Hi, I am a BSN completion (and subsequent MSN) "survivor".
The thing I will always remember when I went through (which was in the 80's, finishing in 1990. I worked fulltime, attended part time and did it 7 years--) was that it was really hard for all of us, be we diploma (as I am) or ADN, to admit that "something" was lacking and we wanted and needed the BSN. We were actually conflicted to be there, ambivalent, angry, defensive and I remember one teacher who was very matter of fact but allowed us to vent some of that so we could get on with the business of getting our degrees. Do RN to BSN students still feel that way?
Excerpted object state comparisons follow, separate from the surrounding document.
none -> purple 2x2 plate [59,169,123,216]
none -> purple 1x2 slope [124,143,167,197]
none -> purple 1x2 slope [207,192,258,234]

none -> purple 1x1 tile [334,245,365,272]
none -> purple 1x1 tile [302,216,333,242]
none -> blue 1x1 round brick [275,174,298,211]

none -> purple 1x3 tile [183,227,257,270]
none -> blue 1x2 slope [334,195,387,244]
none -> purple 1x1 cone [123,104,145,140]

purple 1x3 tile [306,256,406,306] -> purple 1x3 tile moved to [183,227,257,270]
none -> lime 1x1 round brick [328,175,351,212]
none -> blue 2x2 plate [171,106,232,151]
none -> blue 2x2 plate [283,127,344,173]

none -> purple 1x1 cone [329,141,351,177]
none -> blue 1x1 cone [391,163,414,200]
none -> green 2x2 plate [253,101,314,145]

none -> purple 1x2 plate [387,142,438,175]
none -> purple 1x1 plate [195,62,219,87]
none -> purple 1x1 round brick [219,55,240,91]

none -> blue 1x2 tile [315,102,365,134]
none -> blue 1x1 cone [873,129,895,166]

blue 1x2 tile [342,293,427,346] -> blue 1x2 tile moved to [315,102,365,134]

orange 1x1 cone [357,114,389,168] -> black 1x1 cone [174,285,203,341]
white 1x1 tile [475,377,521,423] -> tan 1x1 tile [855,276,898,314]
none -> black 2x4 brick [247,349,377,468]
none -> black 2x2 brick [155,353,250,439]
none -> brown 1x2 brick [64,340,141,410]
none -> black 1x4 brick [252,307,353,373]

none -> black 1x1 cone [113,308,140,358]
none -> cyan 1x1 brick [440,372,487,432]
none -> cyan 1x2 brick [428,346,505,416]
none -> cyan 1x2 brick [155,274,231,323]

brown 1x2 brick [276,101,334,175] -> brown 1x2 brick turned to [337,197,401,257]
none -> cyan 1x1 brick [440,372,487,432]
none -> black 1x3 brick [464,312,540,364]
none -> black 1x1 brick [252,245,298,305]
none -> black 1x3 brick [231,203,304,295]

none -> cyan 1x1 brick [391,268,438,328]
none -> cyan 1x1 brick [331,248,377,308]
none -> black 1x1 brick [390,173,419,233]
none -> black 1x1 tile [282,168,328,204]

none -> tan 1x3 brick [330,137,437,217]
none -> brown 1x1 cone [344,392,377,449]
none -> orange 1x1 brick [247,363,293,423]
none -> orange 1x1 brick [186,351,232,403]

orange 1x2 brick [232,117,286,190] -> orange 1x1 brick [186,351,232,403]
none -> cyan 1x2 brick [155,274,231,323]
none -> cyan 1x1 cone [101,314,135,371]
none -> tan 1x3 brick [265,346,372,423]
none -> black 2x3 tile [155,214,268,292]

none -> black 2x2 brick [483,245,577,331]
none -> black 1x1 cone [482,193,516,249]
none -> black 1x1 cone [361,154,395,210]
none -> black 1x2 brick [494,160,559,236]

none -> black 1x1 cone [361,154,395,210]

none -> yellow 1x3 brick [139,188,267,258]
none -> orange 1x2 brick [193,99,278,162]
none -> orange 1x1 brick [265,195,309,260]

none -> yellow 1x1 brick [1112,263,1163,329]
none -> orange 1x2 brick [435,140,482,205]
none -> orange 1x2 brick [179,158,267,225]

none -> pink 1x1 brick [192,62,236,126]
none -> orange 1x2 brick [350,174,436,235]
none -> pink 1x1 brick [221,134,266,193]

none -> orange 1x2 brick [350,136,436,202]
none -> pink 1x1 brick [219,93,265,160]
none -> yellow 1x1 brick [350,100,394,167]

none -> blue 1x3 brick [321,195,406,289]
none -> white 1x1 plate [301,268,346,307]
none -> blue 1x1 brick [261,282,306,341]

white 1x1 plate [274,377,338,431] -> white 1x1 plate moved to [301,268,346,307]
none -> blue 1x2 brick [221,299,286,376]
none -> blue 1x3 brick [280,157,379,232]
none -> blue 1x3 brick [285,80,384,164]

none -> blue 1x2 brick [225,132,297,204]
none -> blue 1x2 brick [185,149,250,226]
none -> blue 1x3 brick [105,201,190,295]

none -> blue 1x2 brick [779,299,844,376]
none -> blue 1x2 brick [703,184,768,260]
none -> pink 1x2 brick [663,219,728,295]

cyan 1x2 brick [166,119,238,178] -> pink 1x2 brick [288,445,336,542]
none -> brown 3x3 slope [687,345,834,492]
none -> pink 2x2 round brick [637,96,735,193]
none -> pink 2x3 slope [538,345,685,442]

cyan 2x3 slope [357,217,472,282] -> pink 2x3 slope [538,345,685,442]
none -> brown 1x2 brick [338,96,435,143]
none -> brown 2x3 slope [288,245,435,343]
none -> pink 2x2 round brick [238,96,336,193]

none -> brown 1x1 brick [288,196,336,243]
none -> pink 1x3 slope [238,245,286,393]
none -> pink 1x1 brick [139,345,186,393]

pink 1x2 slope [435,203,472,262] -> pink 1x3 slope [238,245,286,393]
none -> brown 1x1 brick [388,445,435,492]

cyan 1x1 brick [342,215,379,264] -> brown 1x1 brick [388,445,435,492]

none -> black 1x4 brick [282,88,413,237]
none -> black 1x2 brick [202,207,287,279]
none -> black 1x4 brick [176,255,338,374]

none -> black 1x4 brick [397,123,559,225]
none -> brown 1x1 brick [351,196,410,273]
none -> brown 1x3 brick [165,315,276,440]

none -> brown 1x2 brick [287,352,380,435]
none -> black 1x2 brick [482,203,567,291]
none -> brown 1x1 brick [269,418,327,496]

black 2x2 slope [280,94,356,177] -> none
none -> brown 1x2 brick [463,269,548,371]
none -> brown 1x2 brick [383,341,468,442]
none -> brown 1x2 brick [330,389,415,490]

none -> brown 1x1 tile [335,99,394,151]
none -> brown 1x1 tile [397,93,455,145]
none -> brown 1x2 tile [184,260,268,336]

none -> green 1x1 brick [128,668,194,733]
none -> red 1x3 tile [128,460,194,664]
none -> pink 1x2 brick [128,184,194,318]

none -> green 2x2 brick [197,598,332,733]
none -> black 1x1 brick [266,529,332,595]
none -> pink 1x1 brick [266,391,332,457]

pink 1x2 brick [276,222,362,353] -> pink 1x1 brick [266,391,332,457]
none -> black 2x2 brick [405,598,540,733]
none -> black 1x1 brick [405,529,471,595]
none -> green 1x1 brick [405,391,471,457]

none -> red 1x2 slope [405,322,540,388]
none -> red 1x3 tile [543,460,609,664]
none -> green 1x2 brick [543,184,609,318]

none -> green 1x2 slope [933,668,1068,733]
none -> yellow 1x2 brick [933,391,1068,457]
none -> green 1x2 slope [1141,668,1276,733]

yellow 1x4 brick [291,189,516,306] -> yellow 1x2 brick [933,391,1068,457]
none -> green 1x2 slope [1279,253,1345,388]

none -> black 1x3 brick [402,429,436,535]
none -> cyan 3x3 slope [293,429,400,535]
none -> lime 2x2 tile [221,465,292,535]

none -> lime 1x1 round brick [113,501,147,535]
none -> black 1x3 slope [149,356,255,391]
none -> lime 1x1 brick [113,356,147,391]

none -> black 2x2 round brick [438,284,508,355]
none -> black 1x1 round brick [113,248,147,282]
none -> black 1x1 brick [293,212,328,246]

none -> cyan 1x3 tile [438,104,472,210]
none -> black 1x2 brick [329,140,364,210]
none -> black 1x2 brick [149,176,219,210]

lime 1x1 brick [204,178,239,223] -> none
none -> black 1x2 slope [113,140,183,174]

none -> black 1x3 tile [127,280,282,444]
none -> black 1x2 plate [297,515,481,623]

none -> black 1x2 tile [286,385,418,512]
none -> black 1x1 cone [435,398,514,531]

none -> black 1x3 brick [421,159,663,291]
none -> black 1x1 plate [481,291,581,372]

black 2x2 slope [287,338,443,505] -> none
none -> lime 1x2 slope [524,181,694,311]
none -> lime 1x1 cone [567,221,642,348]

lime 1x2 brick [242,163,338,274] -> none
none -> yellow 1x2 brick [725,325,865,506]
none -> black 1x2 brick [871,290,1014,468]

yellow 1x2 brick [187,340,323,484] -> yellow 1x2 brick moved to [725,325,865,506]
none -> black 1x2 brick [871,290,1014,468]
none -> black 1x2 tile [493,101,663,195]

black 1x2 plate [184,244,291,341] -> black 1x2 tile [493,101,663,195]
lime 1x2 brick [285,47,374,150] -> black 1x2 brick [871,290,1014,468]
I loved all my pre-reqs. That was almost fun and they did enrich my nursing practice. Probably the pre-reqs that I enjoyed the most and USE the most now are: Human Sexuality, an elective called Psychology of Health and Illness and Introduction to Anthropology. The way that pre-reqs enhanced my nursing practice convinced me of the wisdom of using the BSN as the entry level of practice because though I had been a very adequate nurse before my BSN, I believe my BSN course work helped me see the complexity of the human situations involved in nursing much better, which is a function of time and exposure to information.
Learning to think in a theoretical framework about nursing was the most challenging, because it seemed so frou-frou or extraneous. When I went to my BSN program, many BSN programs adopted a main theorist and used it as a foundation for teaching nursing and Wichita State's was Dorothea Orem. She seemed to have a hundred ways to state the obvious. But over time, I realized that Orem helped me to see nursing care situations in a new way and helped me perceive different ways of helping. Again, hard to capture what it is was that was learned, but it feels different and has changed my practice.
I salute you for doing the rigorous work of the BSN completion. Good luck.